I'm not entirely sure to when I fell in love with you. Was it that moment you laid bleeding on the floor from my foolishness? Or the countless times you bullied and broke me down?
Doubtless I found my thoughts drowned in the memory of you. Your pale skin, platinum blonde hair, and electrifying steel eyes. The strong wall of a chest; having my body pushed against it. To lean on you as we breathe in unison in deep slumber. And your long arms that I yearn to have wrapped around me; protecting me from the evil that still wishes to attack me.
Your thin, pink lips that I itch to connect with mine, map my body sinfully, and cover my face with longing admiration. This never happens; I only ever receive a punch of your hand into my face. The only things I receive from your lips are slurred curses and insults.
Even now after the war, you still hate me for the losses. Everyone does, I can hear their mutters and hushed words all the time. Insulting, degrading, and breaking my soul down one word at a time. Your words affect me the most, rip my heart into shreds.
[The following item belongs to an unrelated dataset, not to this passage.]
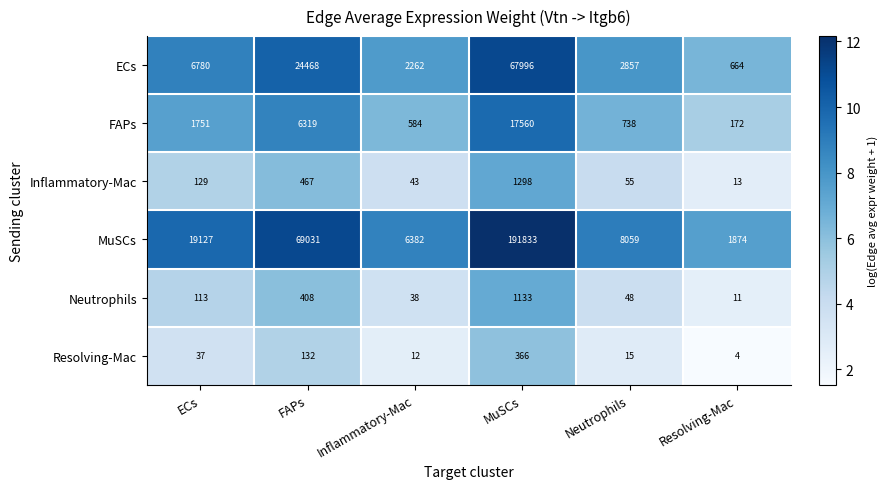

How many categories are shown in the chart?

6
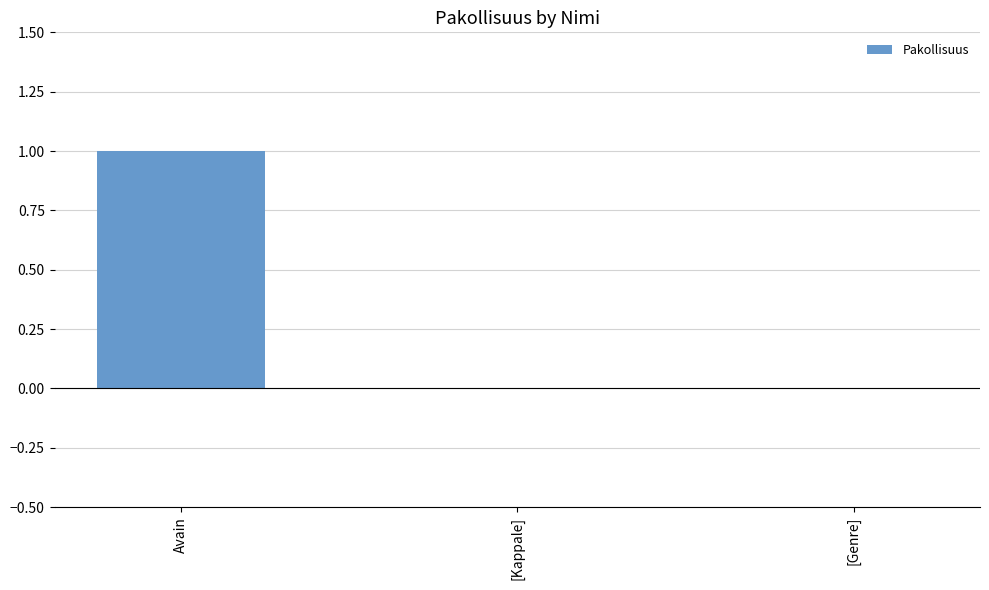

Reading left to right, what are all the values shown in this chart?

Avain=1	[Kappale]=0	[Genre]=0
They stab into my heart; break me to pieces.
The pain in my heart is great. It shallows all my thoughts alive; consumed with darkness. It shatters with every harsh word. So here I sit, wishing for the time when you'll come. I keep thinking you'll come but you never do. I keep imagining that'll you will appear in front of me. Hold me to your body and kiss me as we make love. This is only my imagination; a sick twist figment of mind.
I look at my lap, the shining metal of the blade dances off the moons reflection. I lift it with shaking hands; press it to the veins in my wrist. Then I drag it slowly across tan skin. A rush of crimson falls out of the slice. I repeat my actions. Again and again; till my skin in ripped into shreds. No one can save me; no one will.
My breathing labors over time. My head begins to titter forward, dropping with emptiness. Dull sounds of the lake's water laps against the shore, trying to keep me awake. My body slumps backwards. I lay in a puddle of my misery. Death is beckoning; but no-one cares, they never did. I'm just a pawn in the play.